We often are presented with the task of helping with specification of a keyless entry for a residential project. Depending on what the design and function needs are, this could take us in many different directions. Let’s start with the basic options for electronic entry.

  1. Electric Strikes : Electric strikes are sometimes used on residential projects, especially when there might be a particular need/convenience to run the power on the jamb side. Basically, when you send your signal to unlock the door, the electric strike keeper moves out of the way so that the door can swing clear. The only electric strike that I know of that works differently than this is the Securitron MUNL, which pushes the latch out of the strike instead, allowing the user to then push the door open. (Be very careful with specifying the MUNLs as they have pre-load issues, are not weather resistant, and Accurate locks will need to be modified to accommodate these particular electric strikes. The MUNL cannot be used with a deadbolt.)

    PROS : Power at the jamb (not through the door), some models give flexibility to use a fixed pull on the exterior if desired, some fairly low profile options like the HES 4500C or Securitron MUNL.

    CONS : Electric strikes are not seen as a great aesthetic option due to the cutout on the jamb that is required to install an electric strike. You also don’t usually have many finish options, and limited options for strike length. Some people have complained about the sound.

  2. Electrified Mortise Locks : The only electrified mortise locks I will reference here are Accurate Lock & Hardware Motor Drive Electric Mortise Locks. These mortise locks are wired for power transfer to the lever/knob hub. When a signal is sent to unlock the door, the outside lever/knob hub is freed so that the user is now able to push down their lever (or turn their knob), retract the latch, and swing the door open. Otherwise, the outside lever/knob is always rigid/locked. Power must be run from the mortise lock, through the width of the door, through one of the hinges through the jamb, and then routed off to wherever it needs to go. Keypad or keyfob or wireless set up is typically provided by the AV consultant on the project.

    PROS : Aesthetically pleasing because all the power/wires are hidden from sight. Accurate can still build the lock to lever or knob specification of choice, keeping the design consistent with the rest of the hardware. No batteries, no worries about running out of power unless the power goes out. Can easily be changed from FAIL SECURE to FAIL SAFE in the field. Low power requirements. Keyed cylinder override. Inside lever always free with M9159E.

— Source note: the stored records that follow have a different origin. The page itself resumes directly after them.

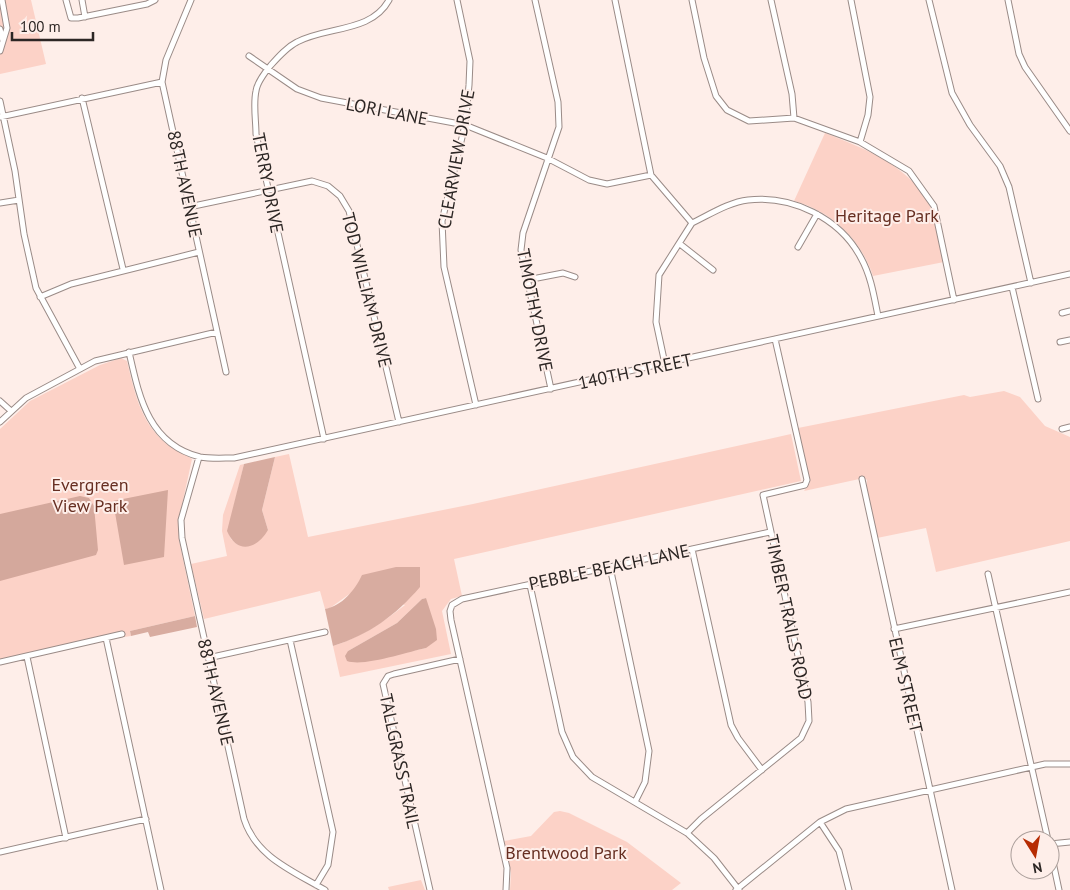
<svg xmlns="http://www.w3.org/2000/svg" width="1070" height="890" font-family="'PT Sans',sans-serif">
  <rect width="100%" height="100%" fill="#feeee9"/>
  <path fill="#fcd2c7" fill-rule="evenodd" d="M0 0H31L46 64 0 74Z
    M825 133C866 149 916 168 933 213 938 229 940 246 944 262L873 276C861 239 831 211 794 201Z
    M121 358 127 361C135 394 141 426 171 447 178 452 185 454 192 459L179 519V540L195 616 130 631 131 636 124 637 122 632 0 659V429L30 401 100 365Z
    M1004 391 1020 397 1045 426 1070 437V541L936 572 926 528 877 538 866 490 867 480 864 478 804 491 810 483 798 428 964 395 970 397Z
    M791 434 801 481 454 559 462 596 451 599 442 611 451 654 340 677 333 646C361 637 382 623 405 605L355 590 330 608 325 609 320 591 204 619 191 564 227 556 222 531 223 515 240 465 244 464 228 531 231 539 238 545 268 530 262 510 275 457 289 454 308 537 473 504ZM426 598V648L407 652 348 651 397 623 422 599Z
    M560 811 569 813 627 842 681 883 672 890H510L511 873 504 841 531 836 554 812Z
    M421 880 425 890H389L388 887Z"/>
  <path fill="#d8aca0" d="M275 457 262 510 268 530C257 549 237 555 227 531L244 464Z
    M396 567H420V587C396 615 369 635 333 646L325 609C342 606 355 590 362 575Z
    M195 616 197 627 150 637 148 632 131 636 130 631Z"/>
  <path fill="#d4a89c" d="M168 490 164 557 124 565 113 501Z
    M80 496 89 498 94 506 98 550 96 555 0 581V514Z
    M426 598 436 629 437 640 426 648C407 652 364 667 347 661L345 656 348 651 397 623 422 599Z"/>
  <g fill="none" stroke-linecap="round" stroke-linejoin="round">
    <g stroke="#9a8b87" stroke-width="7">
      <path id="minor" d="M66 0 71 18H78L147 4 155 0
        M82 0 85 17
        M191 0 166 60 162 82 226 372
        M457 0 470 61 469 85 465 125 442 221 444 267 476 405
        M535 0 558 102 559 127 523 233 521 250 551 389
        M615 0 651 175 692 223
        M692 0 704 58 716 96 727 110 749 121 794 118 860 142 909 171 934 206 954 300
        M771 0 792 94 794 118
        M851 0 870 97 868 115 860 142
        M929 0 952 93 970 125 1000 166 1009 187 1031 283
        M1008 0 1019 54 1025 67 1070 131
        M0 29 3 41
        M0 51 7 28 2 0
        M249 56 297 89 321 98 465 125 547 158 589 180 607 184 651 175
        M82 98 123 269
        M0 101 15 171 24 234 36 288 80 369
        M0 117 162 82
        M0 203 19 200
        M189 207 312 181 328 186 340 196 349 211 399 422
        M692 223C709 215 729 202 748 200 792 195 840 218 861 258 871 276 874 296 878 316
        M680 244 713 270
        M798 247 817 214
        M527 280 563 273 575 277
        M1012 287 1038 399
        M40 297 71 284 199 252
        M1062 313 1070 311
        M1060 342 1070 340
        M129 352C139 396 148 444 200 457 211 459 223 458 234 458L1070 274
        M665 364 656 322 659 275 692 223
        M0 401 10 410
        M0 422 26 398 95 361 217 332
        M1062 429 1070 427
        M324 439 256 134C256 121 253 104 256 91 257 83 266 71 271 65 279 56 287 47 297 42 327 26 371 33 389 0
        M199 457 181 520 182 538 244 819C256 857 293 871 325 890
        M862 479 952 890
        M692 549 731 725 738 738 762 770
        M610 567 649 751 645 782 635 802
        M988 574 1048 840
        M530 585 562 732 573 757 592 777 687 833 714 858 739 890
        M894 629 1070 592
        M106 638 161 890
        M290 640 333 832 328 865 316 885
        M27 657 66 838
        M208 658 325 632
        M0 662 122 634
        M820 822 839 851 849 890
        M687 833 701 819 801 738 809 721 808 702 763 495 805 485 807 480 775 339
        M1050 844 1070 842
        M1050 848 1059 890
        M0 852 146 819
        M430 890 383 684 388 676 394 674 460 659
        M506 890 507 868 451 620 450 611 452 605 462 599 770 532
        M736 890 820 822 846 809 1045 764H1070"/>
    </g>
    <use href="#minor" stroke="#fff" stroke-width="5"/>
  </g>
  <g text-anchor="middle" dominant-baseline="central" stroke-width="4" stroke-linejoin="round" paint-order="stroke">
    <g font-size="18" fill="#2c2624" stroke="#feeee9">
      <text transform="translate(387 111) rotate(11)">LORI LANE</text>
      <text transform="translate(456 159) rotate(-80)">CLEARVIEW DRIVE</text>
      <text transform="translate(268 183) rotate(79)">TERRY DRIVE</text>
      <text transform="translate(185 184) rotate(78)">88TH AVENUE</text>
      <text transform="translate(367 290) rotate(76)">TOD WILLIAM DRIVE</text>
      <text transform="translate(535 310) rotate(79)">TIMOTHY DRIVE</text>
      <text transform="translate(635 371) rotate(-12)">140TH STREET</text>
      <text transform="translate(609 567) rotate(-12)">PEBBLE BEACH LANE</text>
      <text transform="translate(789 617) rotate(78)">TIMBER TRAILS ROAD</text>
      <text transform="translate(906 685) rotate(77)">ELM STREET</text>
      <text transform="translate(216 692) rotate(77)">88TH AVENUE</text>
      <text transform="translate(400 761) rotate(78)">TALLGRASS TRAIL</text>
    </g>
    <g font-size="18" fill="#672f22" stroke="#feeee9">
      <text x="887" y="215">Heritage Park</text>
      <text x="90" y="484">Evergreen<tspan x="90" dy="21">View Park</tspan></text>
      <text x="566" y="852">Brentwood Park</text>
    </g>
  </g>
  <g transform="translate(1035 855) rotate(169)"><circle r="24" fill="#feeee9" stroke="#aa9e9a"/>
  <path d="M0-4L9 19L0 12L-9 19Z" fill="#b62c03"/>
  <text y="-8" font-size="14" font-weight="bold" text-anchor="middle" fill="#2c2624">N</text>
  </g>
  <path d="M12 32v8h81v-8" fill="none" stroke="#2c2624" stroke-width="2.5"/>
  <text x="20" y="32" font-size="15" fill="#2c2624" stroke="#feeee9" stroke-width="4" paint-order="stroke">100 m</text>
</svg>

    CONS : Requires drilling through the width of the door to run power, requires power transfer hinge, which is added labor/cost. Always must have lever or knob to retract latch and swing door open once lever hub is freed up. Fixed pulls cannot be used. No deadbolt. Sometimes the lack of deadbolt bothers homeowners, and they will opt to have a separate “night security” small mortise deadlock, like a 9503. They can throw the bolt for added security at night, but they will need to remember to unlock during the day or whenever they want to be free to use electronic access to go in and out.

    There are other electrified mortise locks, like Schlage’s version, but they are not as easy to adapt to other manufacturer’s trim.

  3. Smart Lock-Deadbolt : Most of the smart locks out there now (August, Yale/Nest, Schlage, Kwikset, Friday Labs) can be bought online (no need to go through a dealer) and are built to work with an existing tubular deadbolt.

    PROS : Ease of use for end user. No keys needed. Works with most standard tubular deadbolts.

    CONS : Most dealers will not sell; purchaser buys at own risk. Battery operated, will need to be regularly charged or batteries changed. No option for matching the rest of the trim. Not aesthetically pleasing. Used with tubular deadbolts, which are lower security than mortise locks.

  4. Smart Lock-Mortise : The only smart lock for custom mortise lock entry is in the works at Accurate Lock & Hardware. They are projecting the SM9159E SmartPhone Lock to be ready for market by end of Q2. Works the same as their electrified mortise lock, but with Bluetooth signal to unlock the lever/knob hub (no deadbolt). Flexibility to be powered by batteries or by traditional hard wired power supply. One difference is that a turn piece is optional to have ability to lock outside lever (but cannot be used to unlock it).

    PROS : Aesthetically pleasing because all the power/wires are hidden from sight. Accurate can still build the lock to lever or knob specification of choice, keeping the design consistent with the rest of the hardware. No need to run power through door/hinge/jamb unless that is desired. Keyed override optional.

    CONS : Batteries will need to be periodically replaced (unless using hard wired power supply). Cannot use fixed pulls. Must use active levers/knobs.

  5. MagLocks : Mag locks are more widely used for commercial applications, but there are some options that may make sense for the right residential application. Be careful with these specifications as they often build up a lot of heat and should not be installed in wood jambs. See Security Door Controls for options, or Assa Abloy’s website. This area could use further R&D for high-end residential application.